Aim of the exercise =
Please copy out the records that follow, word for word.

START Data for this task

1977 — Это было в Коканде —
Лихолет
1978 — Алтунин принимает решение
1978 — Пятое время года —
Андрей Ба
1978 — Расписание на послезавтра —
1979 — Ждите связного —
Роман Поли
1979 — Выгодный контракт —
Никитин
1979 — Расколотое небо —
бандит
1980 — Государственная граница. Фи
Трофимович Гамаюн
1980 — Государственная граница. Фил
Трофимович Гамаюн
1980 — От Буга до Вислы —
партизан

END Data for this task

Solution =
1977 — Это было в Коканде —
Лихолет
1978 — Алтунин принимает решение
1978 — Пятое время года —
Андрей Ба
1978 — Расписание на послезавтра —
1979 — Ждите связного —
Роман Поли
1979 — Выгодный контракт —
Никитин
1979 — Расколотое небо —
бандит
1980 — Государственная граница. Фи
Трофимович Гамаюн
1980 — Государственная граница. Фил
Трофимович Гамаюн
1980 — От Буга до Вислы —
партизан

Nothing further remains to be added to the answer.